The diagram illustrates a potential energy landscape for disordered solids, comparing ordinary glass and ultrastable glass.
Fig. The diagram illustrates a potential energy landscape for disordered solids, comparing ordinary glass and ultrastable glass.

The vibrational dynamics of glasses and crystals are remarkably similar, even though their low temperature thermal properties differ significantly. Differences between the ordered and the disordered states of matter appear only in the low frequency part of the vibrational spectrum, typically at and below the terahertz range [1]. Amorphous solids exhibit an enhanced density of vibrational states at the boson peak, the presence of Rayleigh scattering of sound waves [2] and relaxation processes that remain active well below the glass transition temperature and give sizeable contributions to sound attenuation and to light, X-rays and neutron scattering cross sections in the quasi-elastic regime.

In this seminar I will briefly review the experimental results that we obtained in the last ten to fifteen years with inelastic X-ray scattering (IXS) and other synchrotron-based methods on the vibrational dynamics of glasses. I will then discuss in more details two recent experiments performed with an innovative spectrograph for nuclear resonance analysis of IXS, that allowed us to probe the density of vibrational states with the exceptional energy resolution of 0.1 meV [3,4]. The first experiment investigates the vibrations of vitreous silica in a frequency range where anharmonic and relaxational processes give sizeable contributions to the scattering cross-section. In the second experiment we probed the low frequency vibrations of an ultra-stable glass of TPD and of the corresponding conventional glass. I will discuss the relevance of quasi-localized vibrational modes in these two samples and the effect of glass stability on the low frequency vibrations.

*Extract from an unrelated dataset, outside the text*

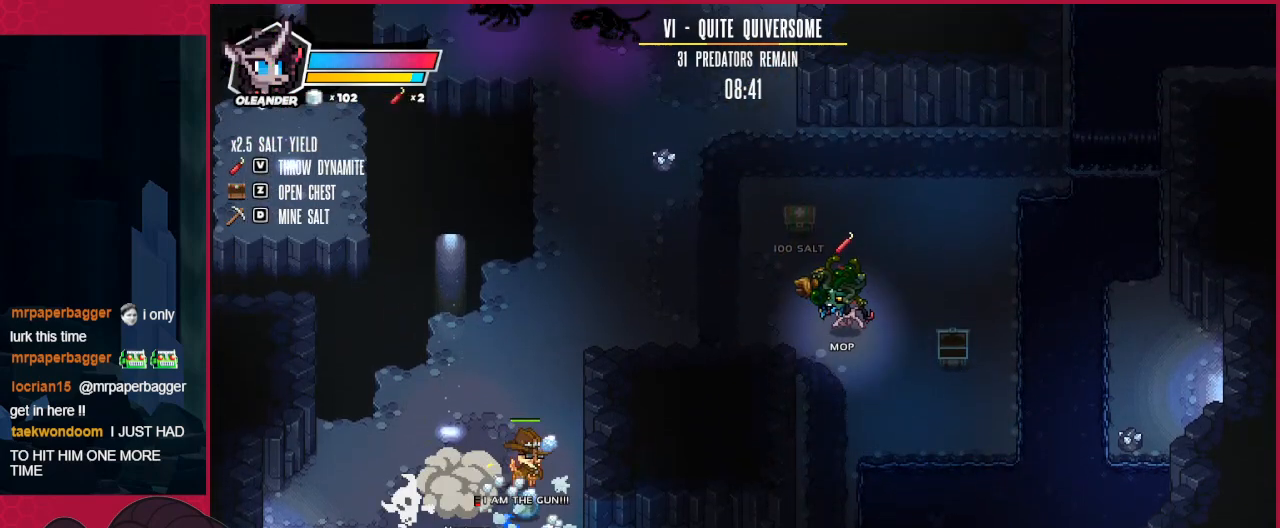
{"keys": ["left", "up"], "events": [[173, "up", "down"]]}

  • [1] G. Baldi, A. Fontana, and G. Monaco, Vibrational dynamics of non-crystalline solids , contributed chapter to "Low-Temperature Thermal and Vibrational Properties of Disordered Solids" (A Half-Century of universal "anomalies" of glasses), Ed. M. A. Ramos, World Scientific, pag. 177 - 226 (2022).

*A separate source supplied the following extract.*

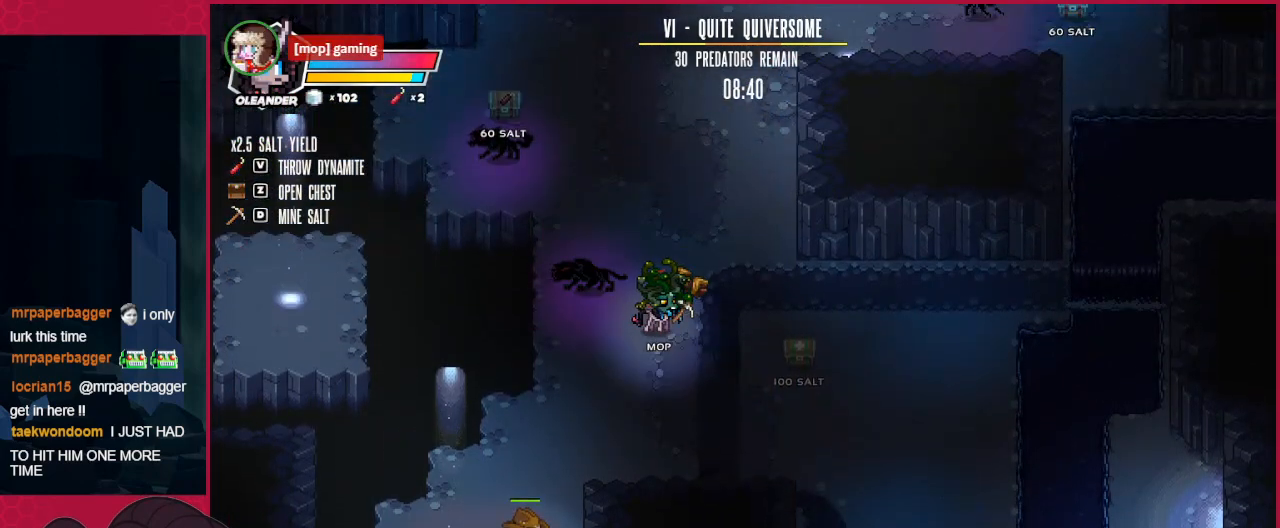
{"keys": ["right", "up"], "events": [[103, "up", "down"]]}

  • [2] G. Baldi, V. M. Giordano, G. Monaco, and B. Ruta, Sound Attenuation at Terahertz Frequencies and the Boson Peak of Vitreous Silica, Phys. Rev. Lett. 104, 195501 (2010).
  • [3] F. Caporaletti et al., (in preparation)
  • [4] I. Festi, E. Alfinelli, D. Bessas, F. Caporaletti, A.I. Chumakov, M. Moratalla, M.A. Ramos, M. Rodríguez-López, C. Rodríguez-Tinoco, J. Rodríguez-Viejo and G. Baldi, Effect of glass stability on the low frequency vibrations of vapor deposited glasses, Phys. Rev. X 16, 021021 (2026).